Posted by hursejo at 08:00 PM | Comments (0)

May 25, 2004

Meeting Notes - May 24, 2004

CCG Meeting - cp, jh, jm, db

Bi-weekly updates (so far) are working well. Remember to make these entries each Sunday and Wednesday evenings. Use the General category with a title of "Update - Name - Date". All of us should read these updates before our group meetings on Mon and Thu.

WordPress - All reviews look good. Added install/configure to the plumbing list.

The new system/network/database administration list for this summer is now available at /cluster/project/sna/plumbing-summer-2004.html. All of us should use log.html (in that same directory) to note things we fix/install/change on the clusters.

The first cut of the summer reading list is available at /cluster/project/generic/doc/readings-summer-2004.html. Check it out and read!

The first cut of the summer plan is available at /cluster/project/generic/doc/plan-summer-2004.html. Check it out and get your feedback to Charlie.

Everyone except Charlie updated the software overview chunks. Scheduler as it is currently will be nuked and new documentation created when the new scheduler is built.

Plumbing - After a bunch of futzing the new drive is in hopper. JoshM and Dawit are still working on the athena cluster. JoshH is trying to build a SystemImager disk for cairo.

## RAW DATA
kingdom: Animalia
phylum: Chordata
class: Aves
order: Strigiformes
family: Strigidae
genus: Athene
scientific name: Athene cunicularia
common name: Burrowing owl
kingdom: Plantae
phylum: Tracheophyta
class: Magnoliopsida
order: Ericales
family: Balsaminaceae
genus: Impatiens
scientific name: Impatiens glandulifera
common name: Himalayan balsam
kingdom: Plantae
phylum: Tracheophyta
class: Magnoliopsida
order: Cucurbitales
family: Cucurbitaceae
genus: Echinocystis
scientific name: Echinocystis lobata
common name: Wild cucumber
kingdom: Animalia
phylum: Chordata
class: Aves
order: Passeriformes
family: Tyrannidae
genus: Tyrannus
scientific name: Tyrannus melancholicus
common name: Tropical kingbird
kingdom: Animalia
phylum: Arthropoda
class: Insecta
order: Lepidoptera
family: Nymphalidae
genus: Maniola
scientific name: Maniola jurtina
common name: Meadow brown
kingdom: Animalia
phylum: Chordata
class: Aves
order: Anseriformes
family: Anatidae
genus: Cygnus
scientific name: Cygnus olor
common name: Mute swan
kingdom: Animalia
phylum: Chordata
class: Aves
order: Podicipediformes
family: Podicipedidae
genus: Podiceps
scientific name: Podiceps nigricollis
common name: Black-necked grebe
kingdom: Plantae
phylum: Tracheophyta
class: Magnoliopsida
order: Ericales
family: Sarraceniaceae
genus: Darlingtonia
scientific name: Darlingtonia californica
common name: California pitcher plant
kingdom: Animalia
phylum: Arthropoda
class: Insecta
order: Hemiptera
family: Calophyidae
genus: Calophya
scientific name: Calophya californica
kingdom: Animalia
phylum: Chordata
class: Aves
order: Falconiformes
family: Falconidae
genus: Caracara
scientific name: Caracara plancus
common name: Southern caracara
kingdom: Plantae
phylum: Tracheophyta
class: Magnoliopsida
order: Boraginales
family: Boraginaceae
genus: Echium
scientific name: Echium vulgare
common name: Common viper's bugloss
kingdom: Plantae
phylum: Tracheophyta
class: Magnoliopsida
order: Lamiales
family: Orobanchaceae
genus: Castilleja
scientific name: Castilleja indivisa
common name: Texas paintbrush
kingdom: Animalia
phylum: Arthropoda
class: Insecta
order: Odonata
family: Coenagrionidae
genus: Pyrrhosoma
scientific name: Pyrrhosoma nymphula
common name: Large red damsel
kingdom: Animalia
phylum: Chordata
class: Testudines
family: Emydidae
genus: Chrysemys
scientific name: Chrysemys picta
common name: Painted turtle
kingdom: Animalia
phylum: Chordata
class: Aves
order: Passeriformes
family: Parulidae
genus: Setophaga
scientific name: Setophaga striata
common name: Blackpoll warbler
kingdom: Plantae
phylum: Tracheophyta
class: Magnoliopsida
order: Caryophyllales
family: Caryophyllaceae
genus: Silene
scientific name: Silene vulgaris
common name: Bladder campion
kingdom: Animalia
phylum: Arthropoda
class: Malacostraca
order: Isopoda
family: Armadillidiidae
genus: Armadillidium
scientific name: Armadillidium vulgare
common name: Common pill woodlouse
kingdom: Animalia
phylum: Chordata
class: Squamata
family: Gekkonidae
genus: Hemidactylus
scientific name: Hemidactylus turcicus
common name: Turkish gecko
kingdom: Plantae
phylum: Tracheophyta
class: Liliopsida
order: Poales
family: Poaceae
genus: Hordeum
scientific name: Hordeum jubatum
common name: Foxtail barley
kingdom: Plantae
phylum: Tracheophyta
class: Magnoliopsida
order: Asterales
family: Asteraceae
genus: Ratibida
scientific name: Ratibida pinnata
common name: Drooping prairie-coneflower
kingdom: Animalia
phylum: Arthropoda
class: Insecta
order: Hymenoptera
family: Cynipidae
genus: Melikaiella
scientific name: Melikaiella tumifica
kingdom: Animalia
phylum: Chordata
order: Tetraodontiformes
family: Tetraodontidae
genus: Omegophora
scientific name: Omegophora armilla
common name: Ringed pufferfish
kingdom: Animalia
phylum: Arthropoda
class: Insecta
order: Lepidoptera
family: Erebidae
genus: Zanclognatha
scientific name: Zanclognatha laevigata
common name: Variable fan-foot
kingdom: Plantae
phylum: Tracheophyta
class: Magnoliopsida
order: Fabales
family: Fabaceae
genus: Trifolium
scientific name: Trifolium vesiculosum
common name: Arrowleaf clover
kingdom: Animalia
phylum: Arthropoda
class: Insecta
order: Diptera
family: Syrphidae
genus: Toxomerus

## EXERCISE DIRECTIONS
Copy the meeting notes between "Everyone except Charlie" and "scheduler is built.", inclusive, substituting "removed" for "nuked". The items have nothing to do with the meeting notes.

## RESPONSE TO THE EXERCISE
Everyone except Charlie updated the software overview chunks. Scheduler as it is currently will be removed and new documentation created when the new scheduler is built.